### WHAT THIS TASK INVOLVES:
Reproduce word for word the lines between those holding "left shoulder: (135, 167)" and "right ankle: (163, 186)", inclusive, and nothing else from the data below.

### RECORDS PROVIDED:

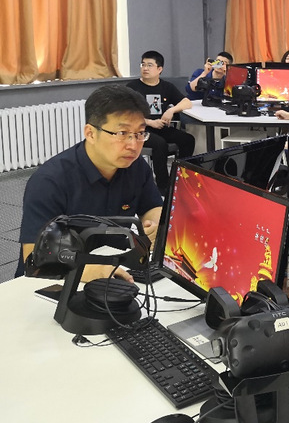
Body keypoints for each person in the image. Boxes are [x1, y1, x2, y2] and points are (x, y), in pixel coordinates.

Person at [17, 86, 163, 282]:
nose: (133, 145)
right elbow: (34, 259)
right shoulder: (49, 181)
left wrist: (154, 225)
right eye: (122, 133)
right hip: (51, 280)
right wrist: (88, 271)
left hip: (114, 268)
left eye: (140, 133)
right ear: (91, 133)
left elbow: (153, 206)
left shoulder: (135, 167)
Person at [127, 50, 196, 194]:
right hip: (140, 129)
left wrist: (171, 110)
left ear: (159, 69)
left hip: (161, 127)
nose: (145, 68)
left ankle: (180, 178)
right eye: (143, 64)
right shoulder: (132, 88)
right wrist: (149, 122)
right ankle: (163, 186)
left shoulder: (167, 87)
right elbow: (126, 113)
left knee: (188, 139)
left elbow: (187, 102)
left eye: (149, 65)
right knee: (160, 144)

...

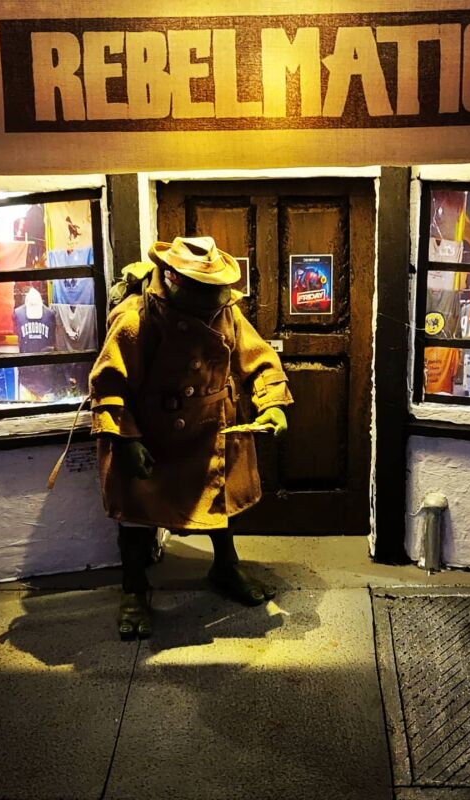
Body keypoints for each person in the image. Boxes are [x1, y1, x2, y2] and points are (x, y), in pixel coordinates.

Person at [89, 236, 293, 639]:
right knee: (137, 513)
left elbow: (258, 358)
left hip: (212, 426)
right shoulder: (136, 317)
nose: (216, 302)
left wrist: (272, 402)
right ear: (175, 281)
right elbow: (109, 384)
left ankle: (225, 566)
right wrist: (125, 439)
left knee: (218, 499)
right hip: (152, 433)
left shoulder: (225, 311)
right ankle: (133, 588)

### YOUR RESPONSE:
left shoulder: (135, 167)
Person at [127, 50, 196, 194]:
right hip: (140, 129)
left wrist: (171, 110)
left ear: (159, 69)
left hip: (161, 127)
nose: (145, 68)
left ankle: (180, 178)
right eye: (143, 64)
right shoulder: (132, 88)
right wrist: (149, 122)
right ankle: (163, 186)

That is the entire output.